Extracted page text data
========================================================================

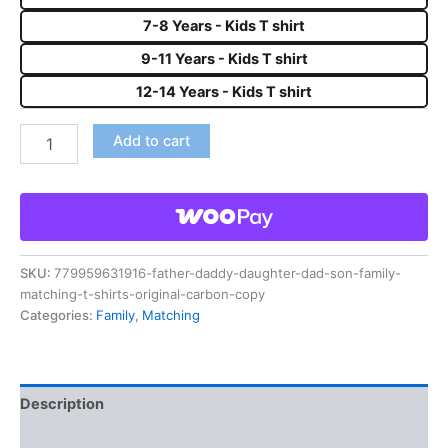
7-8 Years - Kids T shirt
9-11 Years - Kids T shirt
12-14 Years - Kids T shirt
Add to cart
SKU:
779959631916-father-daddy-daughter-dad-son-family-
matching-t-shirts-original-carbon-copy
Categories:
Family
,
Matching
Description
Reviews (0)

========================================================================

### BRIEF
Exact output of each line above is wanted, without the pictures.

### ANSWER TO THIS EXERCISE
7-8 Years - Kids T shirt
9-11 Years - Kids T shirt
12-14 Years - Kids T shirt
Add to cart
SKU:
779959631916-father-daddy-daughter-dad-son-family-
matching-t-shirts-original-carbon-copy
Categories:
Family
,
Matching
Description
Reviews (0)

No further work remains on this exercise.